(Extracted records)

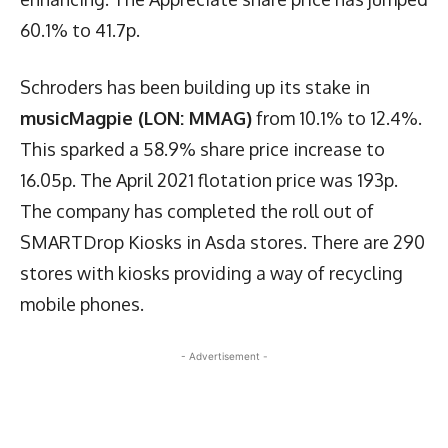
60.1% to 41.7p.
Schroders has been building up its stake in
musicMagpie (LON: MMAG)
from 10.1% to 12.4%.
This sparked a 58.9% share price increase to
16.05p. The April 2021 flotation price was 193p.
The company has completed the roll out of
SMARTDrop Kiosks in Asda stores. There are 290
stores with kiosks providing a way of recycling
mobile phones.
- Advertisement -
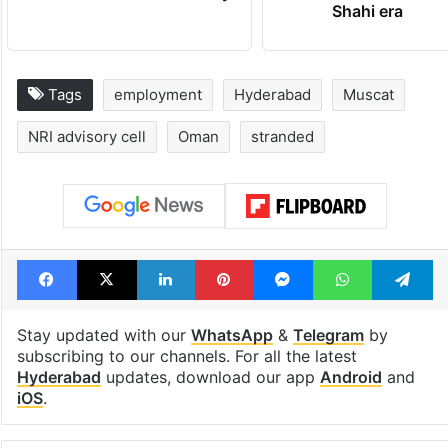
Shahi era
Tags
employment
Hyderabad
Muscat
NRI advisory cell
Oman
stranded
Facebook
X
LinkedIn
Pinterest
Messenger
WhatsAp
T
Stay updated with our
WhatsApp
&
Telegram
by
subscribing to our channels. For all the latest
Hyderabad
updates, download our app
Android
and
iOS
.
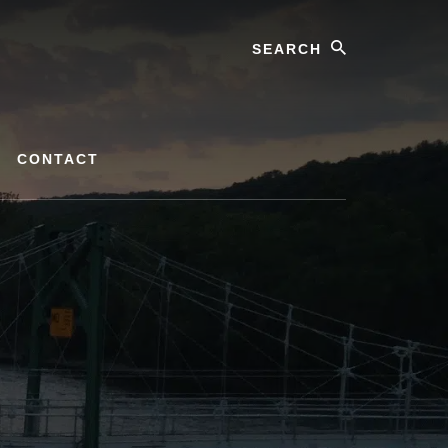
Search
CONTACT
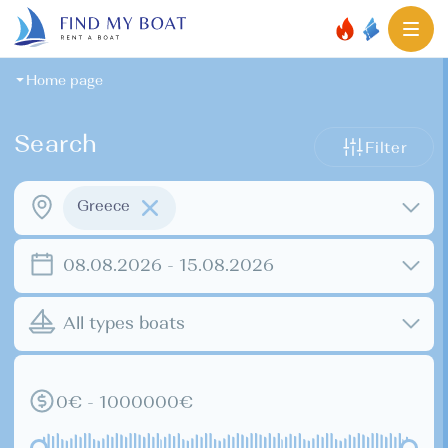
Home page
Search
Filter
Greece
08.08.2026 - 15.08.2026
All types boats
0€ - 1000000€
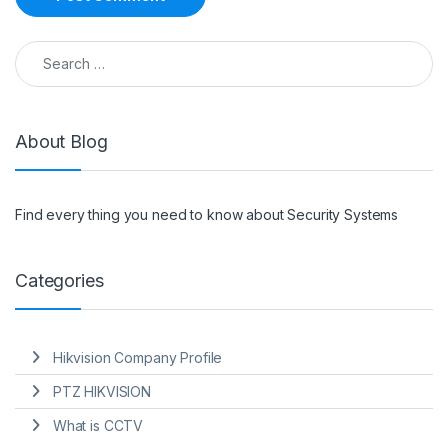
Search for:
About Blog
Find every thing you need to know about Security Systems
Categories
Hikvision Company Profile
PTZ HIKVISION
What is CCTV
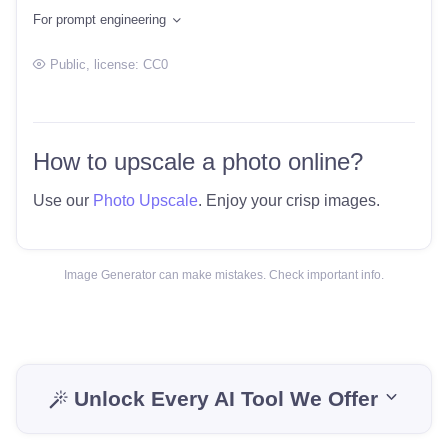
For prompt engineering
Public
, license:
CC0
How to upscale a photo online?
Use our
Photo Upscale
. Enjoy your crisp images.
Image Generator can make mistakes. Check important info.
Unlock Every AI Tool We Offer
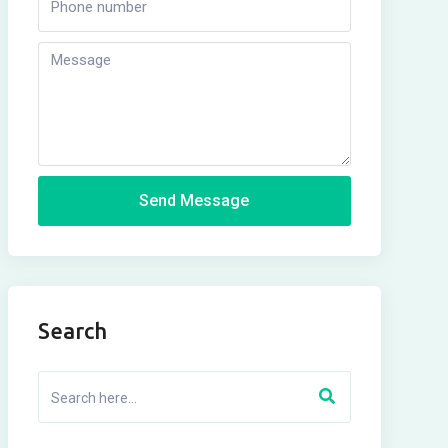
Send Message
Search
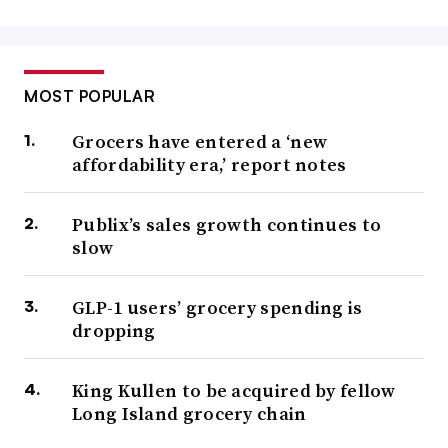
MOST POPULAR
Grocers have entered a ‘new
affordability era,’ report notes
Publix’s sales growth continues to
slow
GLP-1 users’ grocery spending is
dropping
King Kullen to be acquired by fellow
Long Island grocery chain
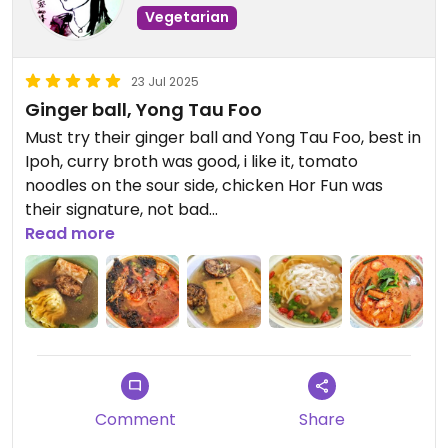
Vegetarian
23 Jul 2025
Ginger ball, Yong Tau Foo
Must try their ginger ball and Yong Tau Foo, best in
Ipoh, curry broth was good, i like it, tomato
noodles on the sour side, chicken Hor Fun was
their signature, not bad
Read more
Updated from previous review on 2025-07-23
Comment
Share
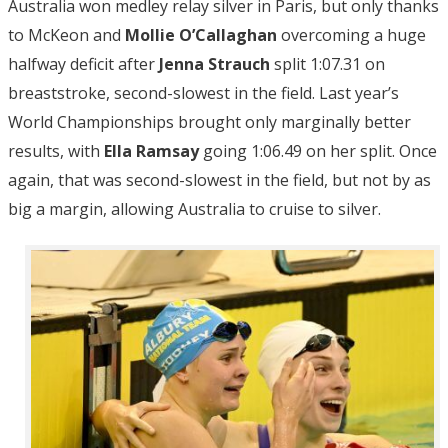
Australia won medley relay silver in Paris, but only thanks
to McKeon and
Mollie O’Callaghan
overcoming a huge
halfway deficit after
Jenna Strauch
split 1:07.31 on
breaststroke, second-slowest in the field. Last year’s
World Championships brought only marginally better
results, with
Ella Ramsay
going 1:06.49 on her split. Once
again, that was second-slowest in the field, but not by as
big a margin, allowing Australia to cruise to silver.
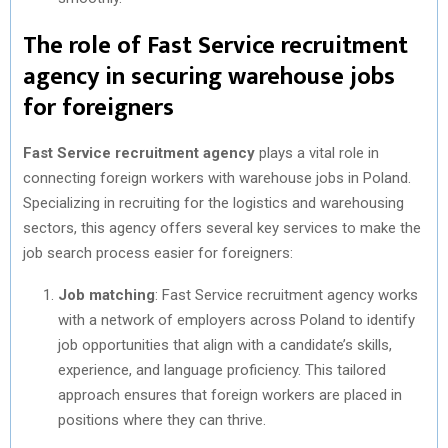
The role of Fast Service recruitment
agency in securing warehouse jobs
for foreigners
Fast Service recruitment agency
plays a vital role in
connecting foreign workers with warehouse jobs in Poland.
Specializing in recruiting for the logistics and warehousing
sectors, this agency offers several key services to make the
job search process easier for foreigners:
Job matching
: Fast Service recruitment agency works
with a network of employers across Poland to identify
job opportunities that align with a candidate’s skills,
experience, and language proficiency. This tailored
approach ensures that foreign workers are placed in
positions where they can thrive.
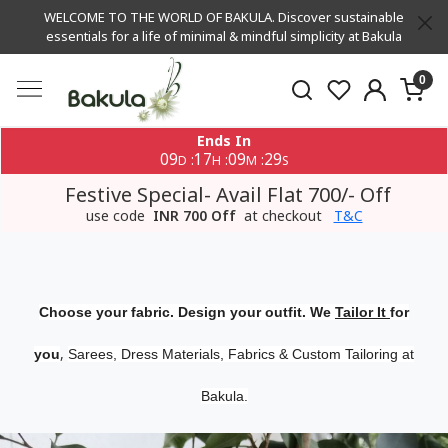
WELCOME TO THE WORLD OF BAKULA. Discover sustainable
essentials for a life of minimal & mindful simplicity at Bakula
0
Ends In
09
17
09
29
:
:
:
D
H
M
S
Festive Special- Avail Flat 700/- Off
use code
INR 700 Off
at checkout
T&C
Choose your fabric. Design your outfit. We
Tailor It
for
,
you
Sarees, Dress Materials, Fabrics & Custom Tailoring at
Bakula.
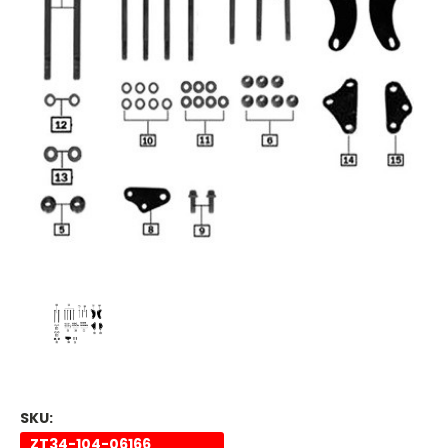
SKU:
ZT34-104-06166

Directions:
Can you render the text read from every record above as a numbered list with one line per item, skipping blank lines and leaving the pictures out?

Exercise response:
1. 60.1% to 41.7p.
2. Schroders has been building up its stake in
3. musicMagpie (LON: MMAG)
4. from 10.1% to 12.4%.
5. This sparked a 58.9% share price increase to
6. 16.05p. The April 2021 flotation price was 193p.
7. The company has completed the roll out of
8. SMARTDrop Kiosks in Asda stores. There are 290
9. stores with kiosks providing a way of recycling
10. mobile phones.
11. - Advertisement -
12. Shahi era
13. Tags
14. employment
15. Hyderabad
16. Muscat
17. NRI advisory cell
18. Oman
19. stranded
20. Facebook
21. X
22. LinkedIn
23. Pinterest
24. Messenger
25. WhatsAp
26. T
27. Stay updated with our
28. WhatsApp
29. &
30. Telegram
31. by
32. subscribing to our channels. For all the latest
33. Hyderabad
34. updates, download our app
35. Android
36. and
37. iOS
38. .
39. Search
40. CONTACT
41. Home page
42. Search
43. Filter
44. Greece
45. 08.08.2026 - 15.08.2026
46. All types boats
47. 0€ - 1000000€
48. Search for:
49. About Blog
50. Find every thing you need to know about Security Systems
51. Categories
52. Hikvision Company Profile
53. PTZ HIKVISION
54. What is CCTV
55. For prompt engineering
56. Public
57. , license:
58. CC0
59. How to upscale a photo online?
60. Use our
61. Photo Upscale
62. . Enjoy your crisp images.
63. Image Generator can make mistakes. Check important info.
64. Unlock Every AI Tool We Offer
65. Send Message
66. Search
67. MOST POPULAR
68. Grocers have entered a ‘new
69. affordability era,’ report notes
70. Publix’s sales growth continues to
71. slow
72. GLP-1 users’ grocery spending is
73. dropping
74. King Kullen to be acquired by fellow
75. Long Island grocery chain
76. Vegetarian
77. 23 Jul 2025
78. Ginger ball, Yong Tau Foo
79. Must try their ginger ball and Yong Tau Foo, best in
80. Ipoh, curry broth was good, i like it, tomato
81. noodles on the sour side, chicken Hor Fun was
82. their signature, not bad
83. Read more
84. Updated from previous review on 2025-07-23
85. Comment
86. Share
87. Australia won medley relay silver in Paris, but only thanks
88. to McKeon and
89. Mollie O’Callaghan
90. overcoming a huge
91. halfway deficit after
92. Jenna Strauch
93. split 1:07.31 on
94. breaststroke, second-slowest in the field. Last year’s
95. World Championships brought only marginally better
96. results, with
97. Ella Ramsay
98. going 1:06.49 on her split. Once
99. again, that was second-slowest in the field, but not by as
100. big a margin, allowing Australia to cruise to silver.
101. The role of Fast Service recruitment
102. agency in securing warehouse jobs
103. for foreigners
104. Fast Service recruitment agency
105. plays a vital role in
106. connecting foreign workers with warehouse jobs in Poland.
107. Specializing in recruiting for the logistics and warehousing
108. sectors, this agency offers several key services to make the
109. job search process easier for foreigners:
110. Job matching
111. : Fast Service recruitment agency works
112. with a network of employers across Poland to identify
113. job opportunities that align with a candidate’s skills,
114. experience, and language proficiency. This tailored
115. approach ensures that foreign workers are placed in
116. positions where they can thrive.
117. WELCOME TO THE WORLD OF BAKULA. Discover sustainable
118. essentials for a life of minimal & mindful simplicity at Bakula
119. 0
120. Ends In
121. 09
122. 17
123. 09
124. 29
125. :
126. :
127. :
128. D
129. H
130. M
131. S
132. Festive Special- Avail Flat 700/- Off
133. use code
134. INR 700 Off
135. at checkout
136. T&C
137. Choose your fabric. Design your outfit. We
138. Tailor It
139. for
140. ,
141. you
142. Sarees, Dress Materials, Fabrics & Custom Tailoring at
143. Bakula.
144. SKU:
145. ZT34-104-06166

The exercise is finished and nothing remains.